> PROVIDED PASSAGE:
The setting was Santa Monica's new Eli and Edythe Broad Stage, which got a colorful acoustic test. In Harrison's scores, mellow gongs and bells clang and peal. Cage's String Quartet in Four Parts spends considerable time on the edge of string sound and near the brink of inaudibility and unintelligibility. Partch's sassy "Castor and Pollux" was written for his homemade instruments, such as the bass marimba, which the composer designed so that its deepest pitches would vibrate through a listener's backside.

The Harrison works selected were from his hand-across-the-ocean oeuvre. Various Western instruments made for melody combine with a percussive Indonesian orchestra. A gamelan is for the eyes along with the ears. Its instruments are decorative, and the players in the CalArts Gamelan Kyai Doro Dasih (or Venerable Dream Come True) pleased in plum-colored jackets.

> WORK ORDER 1:
Answer these questions from the concert review:
(a) At which venue did the concert take place?
(b) Which of Partch's instruments was designed so that its deepest pitches would vibrate through a listener's backside?
(c) What color were the jackets worn by the players in the CalArts Gamelan Kyai Doro Dasih?
> WORK ORDER 2: Write the next paragraph of the concert review, picking up after its last sentence.
The material that comes after the concert review is separate from it.

> DATA EXCERPTS:
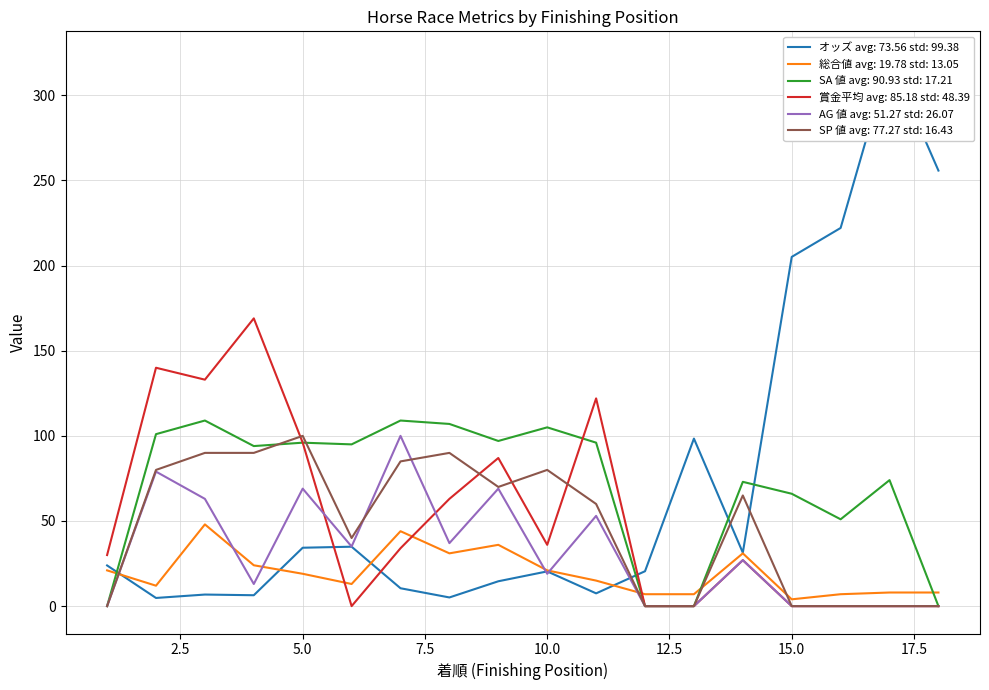

Reading right to left, extract all data points from this chart.

オッズ: 255.8	321.5	222.1	205.1	31.4	98.4	20.5	7.5	20.4	14.6	5.1	10.5	34.9	34.3	6.4	6.8	4.8	23.9
総合値: 8.0	8.0	7.0	4.0	31.0	7.0	7.0	15.0	21.0	36.0	31.0	44.0	13.0	19.0	24.0	48.0	12.0	21.0
SA 値: 0.0	74.0	51.0	66.0	73.0	0.0	0.0	96.0	105.0	97.0	107.0	109.0	95.0	96.0	94.0	109.0	101.0	0.0
賞金平均: 0.0	0.0	0.0	0.0	27.0	0.0	0.0	122.0	36.0	87.0	63.0	34.0	0.0	96.0	169.0	133.0	140.0	30.0
AG 値: 0.0	0.0	0.0	0.0	27.0	0.0	0.0	53.0	19.0	69.0	37.0	100.0	35.0	69.0	13.0	63.0	79.0	0.0
SP 値: 0.0	0.0	0.0	0.0	65.0	0.0	0.0	60.0	80.0	70.0	90.0	85.0	40.0	100.0	90.0	90.0	80.0	0.0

> YOUR RESPONSE 1:
(a) The Eli and Edythe Broad Stage in Santa Monica.
(b) The bass marimba.
(c) Plum-colored.

> YOUR RESPONSE 2:
A gracious traveler and a generous host, Harrison asked a little more of his own kind. He let the gamelan pretty much do its thing, building structures of interlocking rhythmic patterns. The Western instruments are tuned to Javanese modes and sometimes bend pitches when that is possible. But saxophone, harp and French horn, the solo instruments in the short first three pieces on the program, kept their own sonic personalities and introduced the kind of ear-hugging melody for which Harrison had a particular gift.

The stretch proved a little too great for the soloists in "Cornish Lancaran," "In Honor of the Divine Mr. Handel" and "Main Bersama-sama." In the latter, a Western flute, rather than the Indonesian counterpart Harrison preferred, added further unease, but not so much as to make the work's hit tune uninviting.